◆ Description of the task ◆
Within the material below, transcribe exactly the lines from the one holding "A concise object" through the one holding "person standing @ <box>119,74,132,145</box>", keeping both ends and skipping the rest.

◆ Input records ◆
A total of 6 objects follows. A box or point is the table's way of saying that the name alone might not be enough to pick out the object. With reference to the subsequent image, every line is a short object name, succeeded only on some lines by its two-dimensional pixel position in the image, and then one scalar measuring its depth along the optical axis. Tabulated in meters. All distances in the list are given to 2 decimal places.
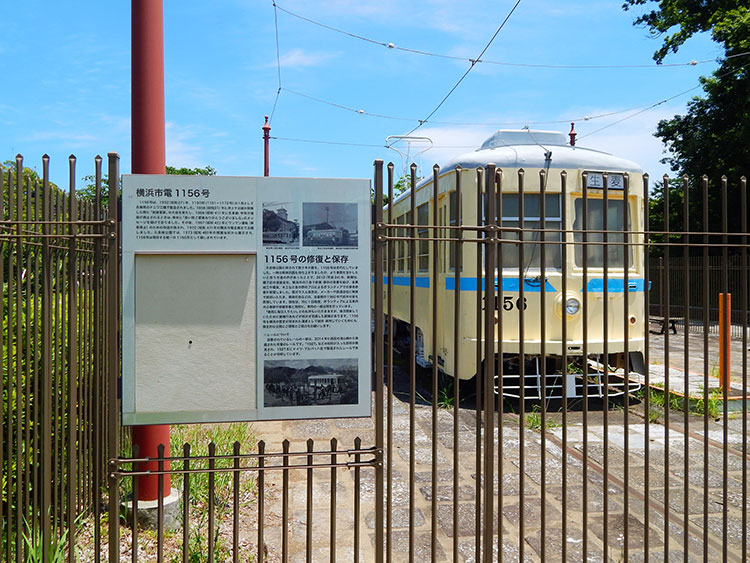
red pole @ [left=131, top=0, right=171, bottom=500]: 3.58
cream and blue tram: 6.61
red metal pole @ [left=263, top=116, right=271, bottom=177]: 20.08
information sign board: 2.68
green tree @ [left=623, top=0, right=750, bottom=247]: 19.45
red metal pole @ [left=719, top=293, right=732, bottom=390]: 3.67
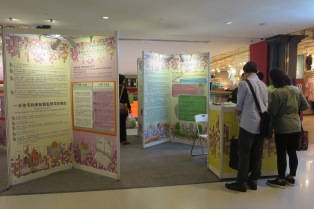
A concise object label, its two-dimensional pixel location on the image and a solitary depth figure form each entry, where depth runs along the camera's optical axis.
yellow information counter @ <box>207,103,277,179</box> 3.73
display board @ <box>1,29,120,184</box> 3.53
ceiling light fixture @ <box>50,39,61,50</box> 3.84
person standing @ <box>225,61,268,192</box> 3.23
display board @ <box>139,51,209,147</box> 5.79
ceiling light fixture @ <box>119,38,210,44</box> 8.85
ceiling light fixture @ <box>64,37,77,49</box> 3.91
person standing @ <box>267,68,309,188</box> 3.44
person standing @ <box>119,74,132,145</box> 5.97
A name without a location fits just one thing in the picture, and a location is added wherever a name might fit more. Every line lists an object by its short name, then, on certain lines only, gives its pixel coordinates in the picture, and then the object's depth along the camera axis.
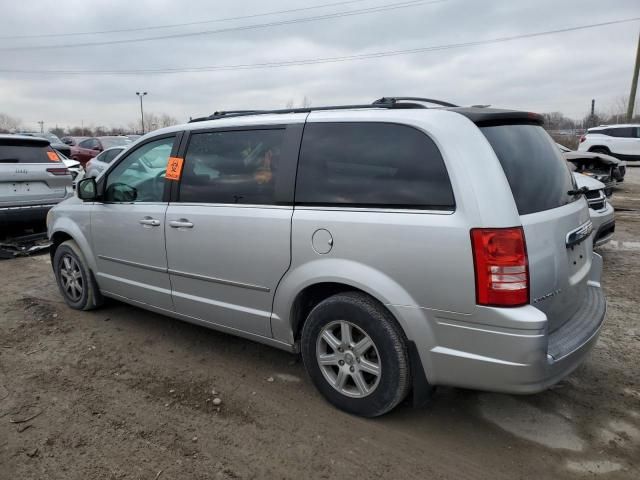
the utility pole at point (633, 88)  25.59
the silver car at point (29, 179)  6.77
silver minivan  2.41
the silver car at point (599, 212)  5.71
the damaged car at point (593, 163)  11.16
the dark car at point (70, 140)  23.22
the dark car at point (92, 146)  18.09
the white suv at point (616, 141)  20.94
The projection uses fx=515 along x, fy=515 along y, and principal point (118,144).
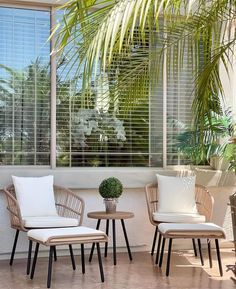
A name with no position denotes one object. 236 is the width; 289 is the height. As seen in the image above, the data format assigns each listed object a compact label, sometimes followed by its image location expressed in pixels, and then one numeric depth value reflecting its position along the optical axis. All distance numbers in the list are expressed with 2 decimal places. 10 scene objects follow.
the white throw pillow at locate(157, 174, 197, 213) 5.74
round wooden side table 5.31
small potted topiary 5.52
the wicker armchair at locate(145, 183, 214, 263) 5.69
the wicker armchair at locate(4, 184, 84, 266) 5.09
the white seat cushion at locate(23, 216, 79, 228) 5.00
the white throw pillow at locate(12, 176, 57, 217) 5.34
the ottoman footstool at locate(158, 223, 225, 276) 4.91
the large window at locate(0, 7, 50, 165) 5.83
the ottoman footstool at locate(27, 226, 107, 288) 4.41
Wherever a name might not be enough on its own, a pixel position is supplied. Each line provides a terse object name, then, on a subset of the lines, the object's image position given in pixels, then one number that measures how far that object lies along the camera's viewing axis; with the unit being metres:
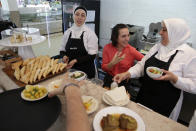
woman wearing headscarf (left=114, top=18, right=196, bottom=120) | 1.36
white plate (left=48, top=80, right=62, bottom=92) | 1.16
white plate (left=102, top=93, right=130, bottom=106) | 1.05
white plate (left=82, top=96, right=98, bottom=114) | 0.97
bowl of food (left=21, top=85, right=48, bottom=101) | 1.00
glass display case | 4.38
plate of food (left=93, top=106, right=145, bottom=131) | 0.80
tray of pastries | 1.33
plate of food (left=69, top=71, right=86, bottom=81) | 1.41
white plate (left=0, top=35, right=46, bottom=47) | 1.59
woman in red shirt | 2.02
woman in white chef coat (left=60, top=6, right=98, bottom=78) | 2.12
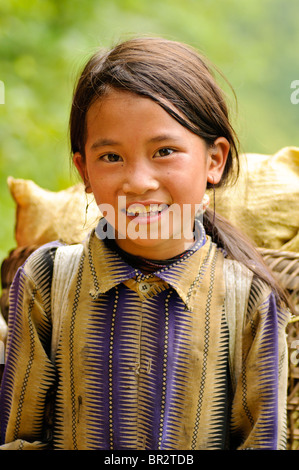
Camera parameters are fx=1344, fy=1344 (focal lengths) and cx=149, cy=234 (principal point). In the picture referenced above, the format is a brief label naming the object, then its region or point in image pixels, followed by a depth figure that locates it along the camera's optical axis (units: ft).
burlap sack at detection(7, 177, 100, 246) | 5.02
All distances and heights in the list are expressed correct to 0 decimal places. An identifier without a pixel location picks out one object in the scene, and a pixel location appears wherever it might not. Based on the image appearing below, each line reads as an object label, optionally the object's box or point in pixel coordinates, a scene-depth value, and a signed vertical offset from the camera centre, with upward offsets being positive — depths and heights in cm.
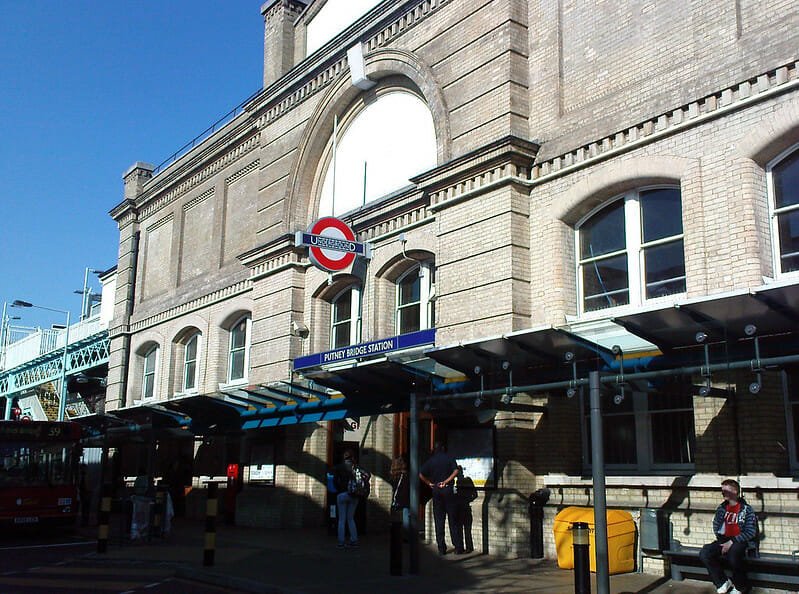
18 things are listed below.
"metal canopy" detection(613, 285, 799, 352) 870 +173
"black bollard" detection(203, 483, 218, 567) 1283 -88
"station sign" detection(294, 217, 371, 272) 1747 +475
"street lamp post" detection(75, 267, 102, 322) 4380 +928
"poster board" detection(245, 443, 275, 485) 1994 +24
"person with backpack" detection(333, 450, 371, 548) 1486 -28
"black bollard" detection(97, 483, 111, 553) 1520 -83
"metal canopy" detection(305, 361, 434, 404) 1366 +159
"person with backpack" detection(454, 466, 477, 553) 1370 -50
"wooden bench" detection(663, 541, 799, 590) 917 -102
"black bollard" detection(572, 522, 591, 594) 859 -85
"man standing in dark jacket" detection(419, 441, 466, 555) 1353 -14
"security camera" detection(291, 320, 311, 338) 1952 +334
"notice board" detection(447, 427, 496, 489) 1399 +39
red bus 1891 +5
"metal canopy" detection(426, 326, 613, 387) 1084 +167
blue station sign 1539 +239
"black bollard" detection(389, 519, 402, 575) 1132 -99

◆ Solution to the problem ◆
A concise object label, its two-dimensional pixel location on the image and a solitary depth figure form each entry, where depth runs along the camera's optical axis.
yellow information counter @ <box>207,103,277,179</box> 3.73
display board @ <box>1,29,120,184</box> 3.53
ceiling light fixture @ <box>50,39,61,50</box> 3.84
person standing @ <box>225,61,268,192</box> 3.23
display board @ <box>139,51,209,147</box> 5.79
ceiling light fixture @ <box>119,38,210,44</box> 8.85
ceiling light fixture @ <box>64,37,77,49</box> 3.91
person standing @ <box>267,68,309,188</box> 3.44
person standing @ <box>119,74,132,145</box> 5.97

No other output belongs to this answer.